A priori, ceci correspond à un besoin réel : les cadres n’ont plus besoin d’être rivés à leurs chaises et doivent passer de plus en plus de temps en réunion ou chez leurs clients. Et les nouvelles technologies permettent de travailler de n’importe où sans qu’on puisse être localisé. De plus, de nombreuses entreprises doivent pouvoir mettre à disposition des bureaux pour des collaborateurs venus de province ou de filiales d’autres pays, ou pour des clients ou fournisseurs de passage. Le coût pour l’entreprise d’une telle formule est évidement bien moindre : le nombre de mètres carrés nécessaires se réduit souvent de moitié, puisque avec les bureaux disparaissent couloirs, sanitaires, lieux de repos et cantines. De plus, on licencie plus facilement quelqu’un qui n’a pas de bureau que quelqu’un qui peut s’accrocher à quelques mètres carrés bien à lui.
Pour le collaborateur, c’est une toute autre affaire : quand il apprend qu’il n’a plus de bureau fixe, qu’il doit rapporter chez lui photos, brosse à dent et tasse à café, il n’est déjà plus d’une certaine façon, dans l’entreprise. Il n’a plus de sentiment d’appartenance ni d’appropriation. Il n’est plus qu’un mercenaire de passage, un travailleur intermittent, à la loyauté provisoire, à qui rien n’interdit de travailler ailleurs. Au total, perdre son bureau c’est, d’une certaine façon, se préparer à prendre la porte.

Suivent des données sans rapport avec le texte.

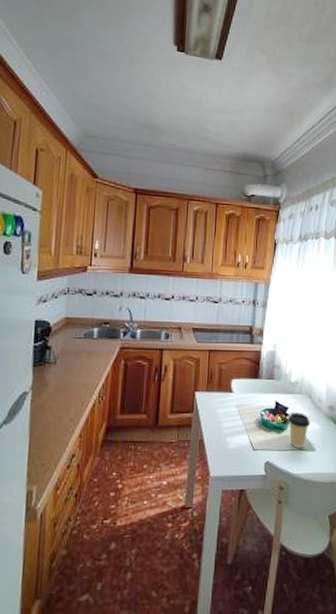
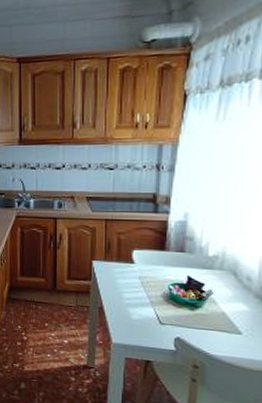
coffee cup: present [288,412,311,448] -> none [203,290,236,329]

Il n’est pourtant pas certain que l’entreprise y gagne, à long terme: il devient presque impossible de réunir les collaborateurs nécessaires à une discussion; et les interminables réunions sont remplacées de plus en plus souvent par d’inaudibles conférences téléphoniques, tout aussi interminables, pendant lesquelles les participants peuvent, en basculant sur le haut-parleur, vaquer à d’autres occupations. Le groupe se défait ; l’entreprise y perd en identité ce qu’elle croit y gagner en flexibilité. Comme ses actionnaires sont de moins en moins longtemps fidèles, ses collaborateurs, et ses clients deviennent, eux aussi, de plus en plus provisoires, mobiles, précaires, changeants, instables. La fragilité gagne les entreprises les plus solides ; elles-mêmes sont, de plus en plus souvent, de passage.
Cela renvoie à une évolution très profonde de nos sociétés, où la sédentarité laisse la place au nomadisme, dans toutes les dimensions. Où la loyauté au groupe s’efface devant la solitude de l’individu. Où la précarité devient la règle, dans la vie privée comme dans la vie professionnelle et politique.
Si on ne rend pas aux collaborateurs un sentiment d’appartenance et de propriété de l’’entreprise, si on ne leur rend pas leur bureau, ou au moins un équivalent symbolique, avec ses droits et des devoirs, si on n’en fait pas autant avec les citoyens, si on n’y réinstaure pas du long terme, de la convivialité, des projets, du bon temps passé ensemble, nos entreprises, nos sociétés, s’effondreront, comme tant d’autres avant elles, tout aussi orgueilleuses et convaincues de leur immortalité.